Sample Heatmap

Overview

The sample_heatmap()function renders a heatmap for viewing individual sample scores. Each sample is shown along one axis, models are shown along the other axis.

from inspect_viz import Data
from inspect_viz.view.beta import sample_heatmap

samples = Data.from_file("writing_bench_samples.parquet")
sample_heatmap(
  samples, 
  score_value="score_multi_scorer_wrapper", 
  height=200
)

Data Preparation

Above we read the data for the plot from a parquet file.
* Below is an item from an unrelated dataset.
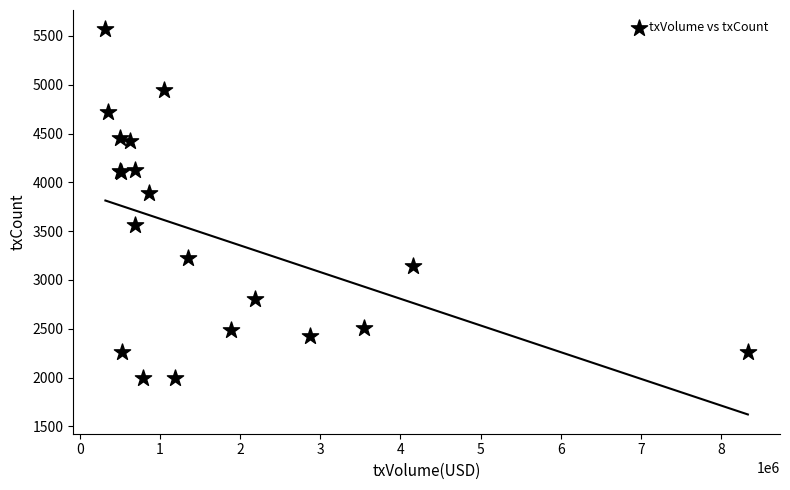

What Y value in the scatter plot is closest to 3780?

3888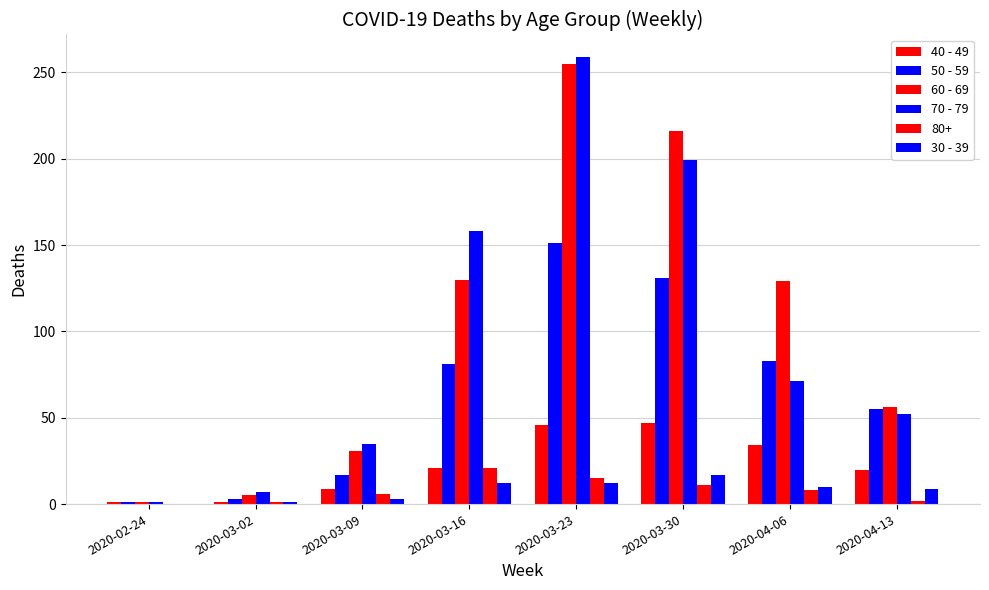

Which series has the widest spread of values?

70 - 79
This file was in turn created by:

  1. Reading logs into a dataframe with samples_df, specifying the SampleSummaryColumns and the EvaalModel columns.

  2. Using the prepare() function to model_info() and log_viewer() columns to the data frame.

from inspect_ai.analysis import samples_df, log_viewer, model_info, prepare, EvalModel, SampleSummary

df = samples_df("logs", columns=SampleSummary + EvalModel)
df = prepare(df, 
    model_info(), 
    log_viewer("sample", {"logs": "https://samples.meridianlabs.ai/"}),
  )
df.to_parquet("writing_bench_samples.parquet")

If your samples are using non-numeric values (for example ‘C’ and ‘I’ to represent correct and incorrect), you can use the score_to_float prepare function in inspect.analysis to convert the score values to floats. For example:

from inspect_ai.analysis import samples_df, log_viewer, model_info, score_to_float, prepare, EvalModel, SampleSummary

df = samples_df("logs", columns=SampleSummary + EvalModel)
df = prepare(df, 
    model_info(), 
    log_viewer("sample", {"logs": "https://samples.meridianlabs.ai/"}),
    score_to_float("score_includes")
  )

Note that both the log viewer links and model names are optional (the plot will render without links and use raw model strings if the data isn’t prepared with log_viewer() and model_info()).

Function Reference

Creates a heatmap plot of success rate of eval data.

def sample_heatmap(
    data: Data,
    id: str = "id",
    id_label: str | None | NotGiven = None,
    model_name: str = "model_display_name",
    model_label: str | None | NotGiven = None,
    score_value: str | None = None,
    cell: CellOptions | None = None,
    tip: bool = True,
    title: str | Title | None = None,
    marks: Marks | None = None,
    height: float | None = None,
    width: float | None = None,
    legend: Legend | NotGiven | None = NOT_GIVEN,
    sort: Literal["ascending", "descending"] | SortOrder | None = "ascending",
    orientation: Literal["horizontal", "vertical"] = "horizontal",
    **attributes: Unpack[PlotAttributes],
) -> Component
data Data

Evals data table.

id str

Name of column to use for displaying the sample id.

id_label str | None | NotGiven

x-axis label (defaults to None).

model_name str

Name of column to use for rows.

model_label str | None | NotGiven

y-axis label (defaults to None).

score_value str | None

Name of the column to use as values to determine cell color.

cell CellOptions | None

Options for the cell marks.

tip bool

Whether to show a tooltip with the value when hovering over a cell (defaults to True).

title str | Title | None

Title for plot (str or mark created with the title() function)

marks Marks | None

Additional marks to include in the plot.

height float | None

The outer height of the plot in pixels, including margins. The default is width / 1.618 (the golden ratio).

width float | None

The outer width of the plot in pixels, including margins. Defaults to 700.

legend Legend | NotGiven | None

Options for the legend. Pass None to disable the legend.

sort Literal['ascending', 'descending'] | SortOrder | None

Sort order for the x and y axes. If ascending, the highest values will be sorted to the top right. If descending, the highest values will appear in the bottom left. If None, no sorting is applied. If a SortOrder is provided, it will be used to sort the x and y axes.

orientation Literal['horizontal', 'vertical']

The orientation of the heatmap. If “horizontal”, the tasks will be on the x-axis and models on the y-axis. If “vertical”, the tasks will be on the y-axis and models on the x-axis.

**attributes Unpack[PlotAttributes]

Additional `PlotAttributes

Implementation

The Sample Heatmap example demonstrates how this view was implemented using lower level plotting components.